Sens looking to snap out of recent slump

ATLANTA -- In the feast or famine world of the Ottawa Senators, it's crumb time.

A team as streaky as any in the NHL, the Senators, owners of a franchise-record 11-game winning streak at one point this season, have now managed to play themselves back into the possibility of missing the playoffs for a second straight season. Ouch.

If there was a sense of complacency about having secured a playoff spot just a few short weeks ago, the Senators' recent stretch (one win in their first eight post-Olympic break games) should have provided a sobering reminder that it's never over until ... well ... you know about the singing lady.

"I think we're obviously not happy where we are in coming back from the break," Ottawa captain Daniel Alfredsson said prior to Thursday's game against Atlanta, the fifth road game the Sens have played since the break. "We believe the way we played before the break that we can right the ship.
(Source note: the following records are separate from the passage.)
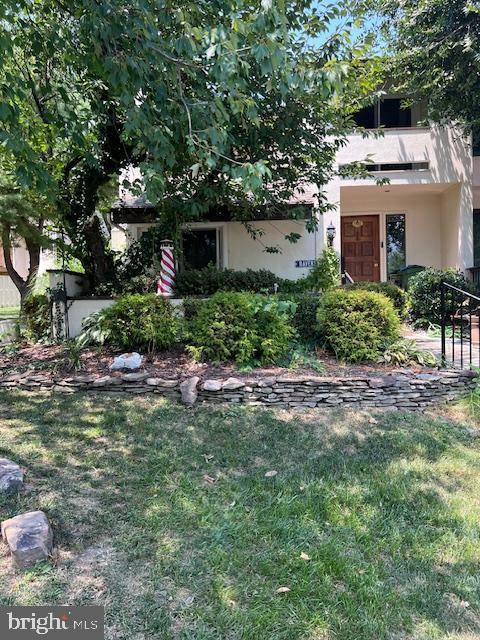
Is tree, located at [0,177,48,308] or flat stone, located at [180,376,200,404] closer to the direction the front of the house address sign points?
the flat stone

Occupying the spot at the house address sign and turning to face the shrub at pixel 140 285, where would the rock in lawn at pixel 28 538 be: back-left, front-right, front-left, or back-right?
front-left

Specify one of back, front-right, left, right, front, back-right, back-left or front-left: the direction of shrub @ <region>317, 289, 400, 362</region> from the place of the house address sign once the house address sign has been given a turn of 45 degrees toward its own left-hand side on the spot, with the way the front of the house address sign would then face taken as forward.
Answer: front-right

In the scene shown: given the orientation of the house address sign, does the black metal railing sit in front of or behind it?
in front

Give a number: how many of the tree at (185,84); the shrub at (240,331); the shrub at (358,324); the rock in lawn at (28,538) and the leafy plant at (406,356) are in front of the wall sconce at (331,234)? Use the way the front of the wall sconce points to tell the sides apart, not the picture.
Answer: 5

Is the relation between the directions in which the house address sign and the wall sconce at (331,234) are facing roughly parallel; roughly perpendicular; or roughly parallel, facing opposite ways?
roughly parallel

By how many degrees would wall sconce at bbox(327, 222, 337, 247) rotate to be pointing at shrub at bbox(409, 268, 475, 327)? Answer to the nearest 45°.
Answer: approximately 45° to its left

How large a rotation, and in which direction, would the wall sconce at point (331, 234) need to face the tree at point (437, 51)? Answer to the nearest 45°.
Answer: approximately 45° to its left

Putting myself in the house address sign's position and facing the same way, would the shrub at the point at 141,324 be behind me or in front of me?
in front

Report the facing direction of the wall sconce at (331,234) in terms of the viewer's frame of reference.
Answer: facing the viewer

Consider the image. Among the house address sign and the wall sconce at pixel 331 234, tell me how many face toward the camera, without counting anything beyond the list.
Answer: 2
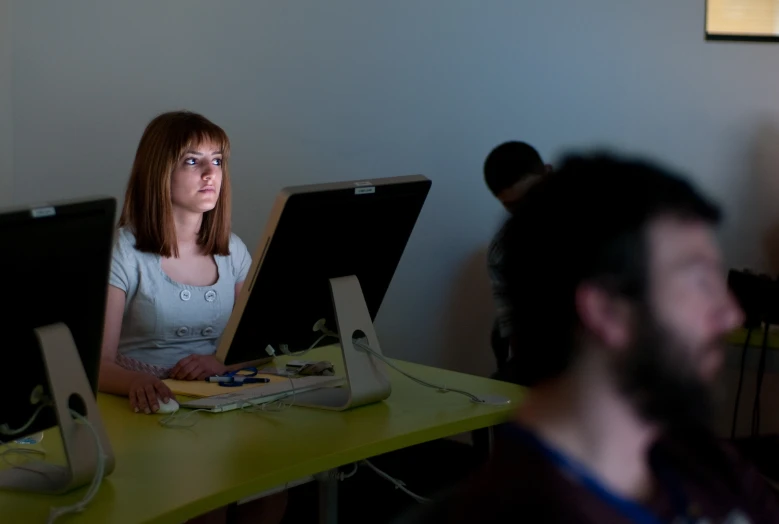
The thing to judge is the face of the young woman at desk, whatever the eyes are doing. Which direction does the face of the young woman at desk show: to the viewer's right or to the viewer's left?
to the viewer's right

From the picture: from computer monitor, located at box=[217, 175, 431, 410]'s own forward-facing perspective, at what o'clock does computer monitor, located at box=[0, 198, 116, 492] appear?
computer monitor, located at box=[0, 198, 116, 492] is roughly at 9 o'clock from computer monitor, located at box=[217, 175, 431, 410].

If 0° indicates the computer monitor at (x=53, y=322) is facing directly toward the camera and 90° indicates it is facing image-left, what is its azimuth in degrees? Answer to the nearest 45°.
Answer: approximately 135°

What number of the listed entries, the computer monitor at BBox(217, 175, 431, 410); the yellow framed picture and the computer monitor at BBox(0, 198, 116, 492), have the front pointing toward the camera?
1

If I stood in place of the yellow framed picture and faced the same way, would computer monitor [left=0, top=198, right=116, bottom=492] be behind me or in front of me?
in front

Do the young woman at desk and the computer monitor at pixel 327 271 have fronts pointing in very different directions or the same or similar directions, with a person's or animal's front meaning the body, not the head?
very different directions

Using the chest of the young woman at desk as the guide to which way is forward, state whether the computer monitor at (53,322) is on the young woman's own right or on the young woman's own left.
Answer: on the young woman's own right

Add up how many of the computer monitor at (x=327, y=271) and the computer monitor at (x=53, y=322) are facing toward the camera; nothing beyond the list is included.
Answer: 0

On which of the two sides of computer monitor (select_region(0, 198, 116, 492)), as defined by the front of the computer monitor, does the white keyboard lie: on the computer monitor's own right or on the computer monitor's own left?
on the computer monitor's own right

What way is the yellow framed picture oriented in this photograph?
toward the camera

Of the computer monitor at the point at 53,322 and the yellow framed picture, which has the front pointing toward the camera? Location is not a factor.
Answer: the yellow framed picture

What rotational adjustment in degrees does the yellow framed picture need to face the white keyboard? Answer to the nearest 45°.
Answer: approximately 45° to its right

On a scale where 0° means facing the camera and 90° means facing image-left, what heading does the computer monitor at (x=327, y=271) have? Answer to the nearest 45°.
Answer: approximately 135°

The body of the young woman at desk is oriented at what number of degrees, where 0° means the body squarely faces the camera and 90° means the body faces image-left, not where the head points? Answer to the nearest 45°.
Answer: approximately 315°

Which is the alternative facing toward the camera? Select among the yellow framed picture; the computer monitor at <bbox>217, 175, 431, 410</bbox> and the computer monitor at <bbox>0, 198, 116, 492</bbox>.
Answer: the yellow framed picture
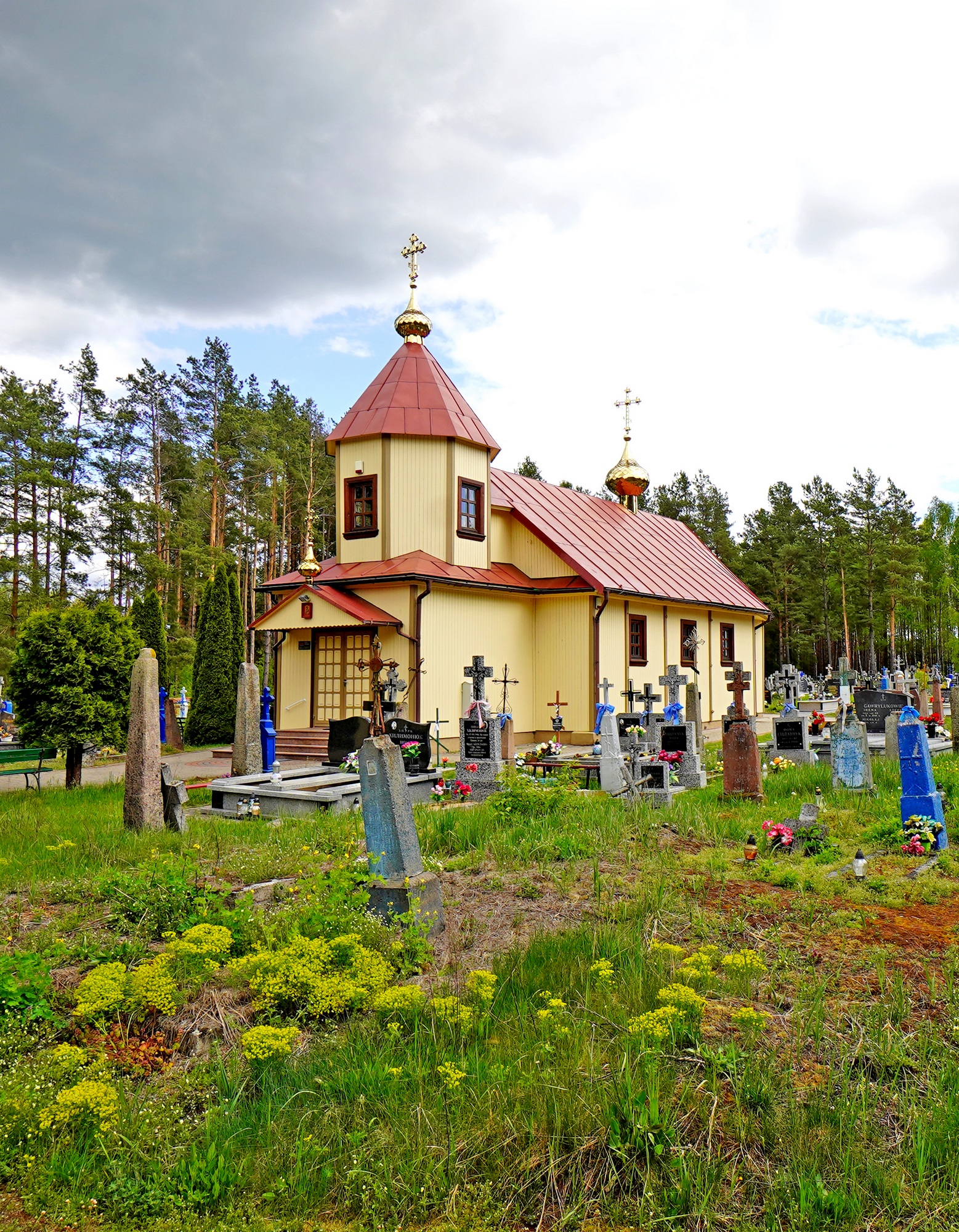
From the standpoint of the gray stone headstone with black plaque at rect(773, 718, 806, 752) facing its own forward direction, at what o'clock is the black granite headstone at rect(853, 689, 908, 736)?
the black granite headstone at rect(853, 689, 908, 736) is roughly at 7 o'clock from the gray stone headstone with black plaque at rect(773, 718, 806, 752).

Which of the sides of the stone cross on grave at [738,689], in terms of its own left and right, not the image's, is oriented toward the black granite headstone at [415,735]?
right

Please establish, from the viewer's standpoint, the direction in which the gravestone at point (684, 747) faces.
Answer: facing the viewer

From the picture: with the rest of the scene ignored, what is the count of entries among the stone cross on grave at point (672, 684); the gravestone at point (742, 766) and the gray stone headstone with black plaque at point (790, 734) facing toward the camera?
3

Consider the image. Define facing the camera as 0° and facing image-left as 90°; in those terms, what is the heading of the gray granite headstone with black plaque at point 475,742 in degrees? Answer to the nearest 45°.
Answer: approximately 0°

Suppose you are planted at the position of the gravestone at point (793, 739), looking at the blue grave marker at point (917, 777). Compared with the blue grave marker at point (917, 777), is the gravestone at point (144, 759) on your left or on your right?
right

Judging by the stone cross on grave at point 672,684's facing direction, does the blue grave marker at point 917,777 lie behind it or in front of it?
in front

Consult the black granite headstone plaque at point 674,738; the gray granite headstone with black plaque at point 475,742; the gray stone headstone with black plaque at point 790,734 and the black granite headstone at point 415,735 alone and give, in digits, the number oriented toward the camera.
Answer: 4

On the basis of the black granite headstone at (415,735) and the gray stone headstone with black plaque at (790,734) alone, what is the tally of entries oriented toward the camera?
2

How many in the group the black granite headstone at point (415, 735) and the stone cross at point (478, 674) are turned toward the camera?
2

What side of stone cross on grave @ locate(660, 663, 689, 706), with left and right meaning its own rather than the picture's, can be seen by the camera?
front

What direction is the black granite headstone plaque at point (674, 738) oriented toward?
toward the camera

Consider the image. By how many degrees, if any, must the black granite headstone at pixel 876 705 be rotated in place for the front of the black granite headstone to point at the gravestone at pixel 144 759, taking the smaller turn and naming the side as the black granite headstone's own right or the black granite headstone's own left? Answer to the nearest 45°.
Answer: approximately 45° to the black granite headstone's own right

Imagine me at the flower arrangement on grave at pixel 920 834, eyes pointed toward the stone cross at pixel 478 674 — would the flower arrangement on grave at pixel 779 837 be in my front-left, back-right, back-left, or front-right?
front-left

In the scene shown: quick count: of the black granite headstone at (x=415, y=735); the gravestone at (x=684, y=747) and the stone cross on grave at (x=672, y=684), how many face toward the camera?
3
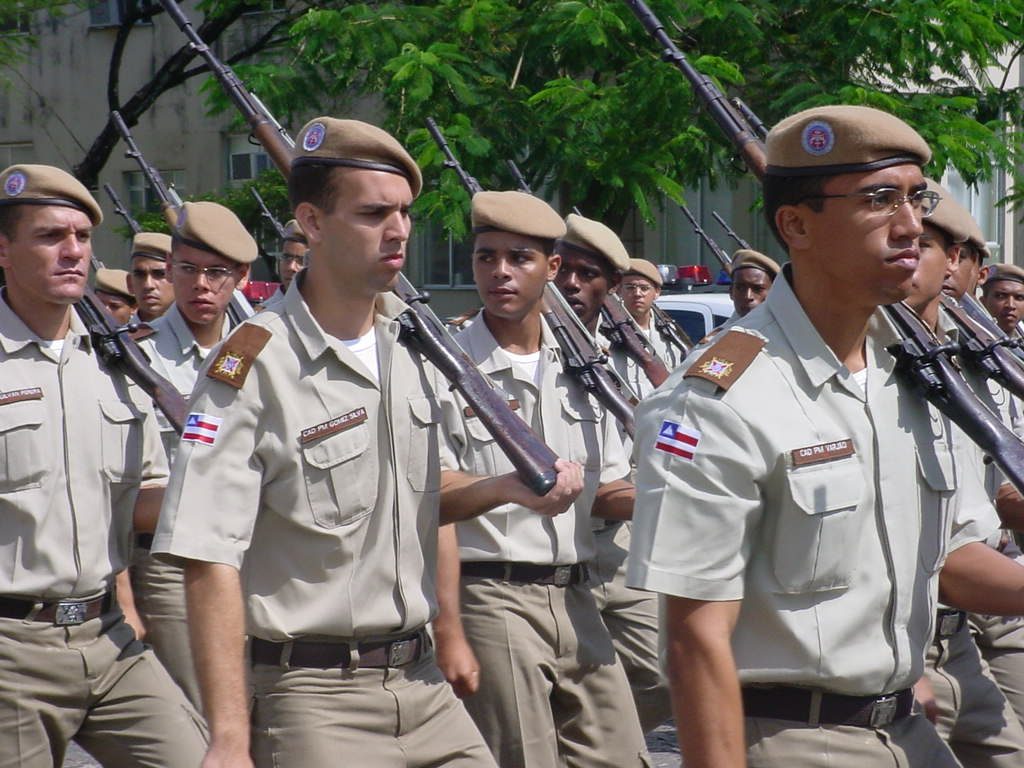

Will it happen today or in a couple of games? We don't know.

"But I think everybody has the urgency and the desire to really get something going because, not only in making the playoffs, but if you want to make something happen in the playoffs as well, you need to go in with some momentum, and that's our goal here over the last 12 games."

The Senators, once vying for the Northeast Division title with Buffalo, have slid down to fifth in the Eastern Conference. They have scored just 12 times in their eight post-Olympic contests and have failed to score on the power play in six of those contests. The Sens also have the 28th ranked power play in the league.

While they owned an eight-point bulge over ninth-place Atlanta as of Friday morning, the Senators play seven of their final 11 games on the road. That's not necessarily good news. Of the top eight teams in the East heading into action Friday, no team had fewer road wins than the Sens' 14.

If there is a silver lining for the 2007 Stanley Cup finalists, it's the fact they are fully healthy for the first time since late October. Defenseman Filip Kuba and forward Mike Fisher both rejoined the Sens' lineup against Atlanta on Thursday.

Ottawa coach Cory Clouston said that is a good thing in terms of players having to fight their way into a jersey.

"Healthy competition is always good for sure, and complacency, if there has been any, is never what you're looking for, whether it's individually or as a team," Clouston said. "When you do have healthy bodies, it definitely gives you more options and hopefully it will push a few more guys."

The coach said he didn't think his players were resting easy because there weren't enough healthy bodies to push them, but Clouston did acknowledge perhaps being comfortably in the middle of the playoff pack at the Olympic break had taken some of the edge of the Sens' play as a whole.

"I don't want to say it's been a major factor, but I think the intensity and the urgency we played with prior to the break has not been there," he said.

Still, the Senators are much happier to be talking about breaking out of a March slump than they were a year ago, when they had to talk about the prospect of missing the playoffs altogether for the first time since 1996.

"Well, it's going to take some work to come out of it," veteran defenseman Chris Phillips said. "We can't just sit around and wait for that to happen. We've got to be proactive and looking at what we're doing wrong and be better in those areas.

"We're still a confident group in here. We feel good. But like I said, no one's just going to gift wrap it to us. We've got to go out and work for that to turn it around."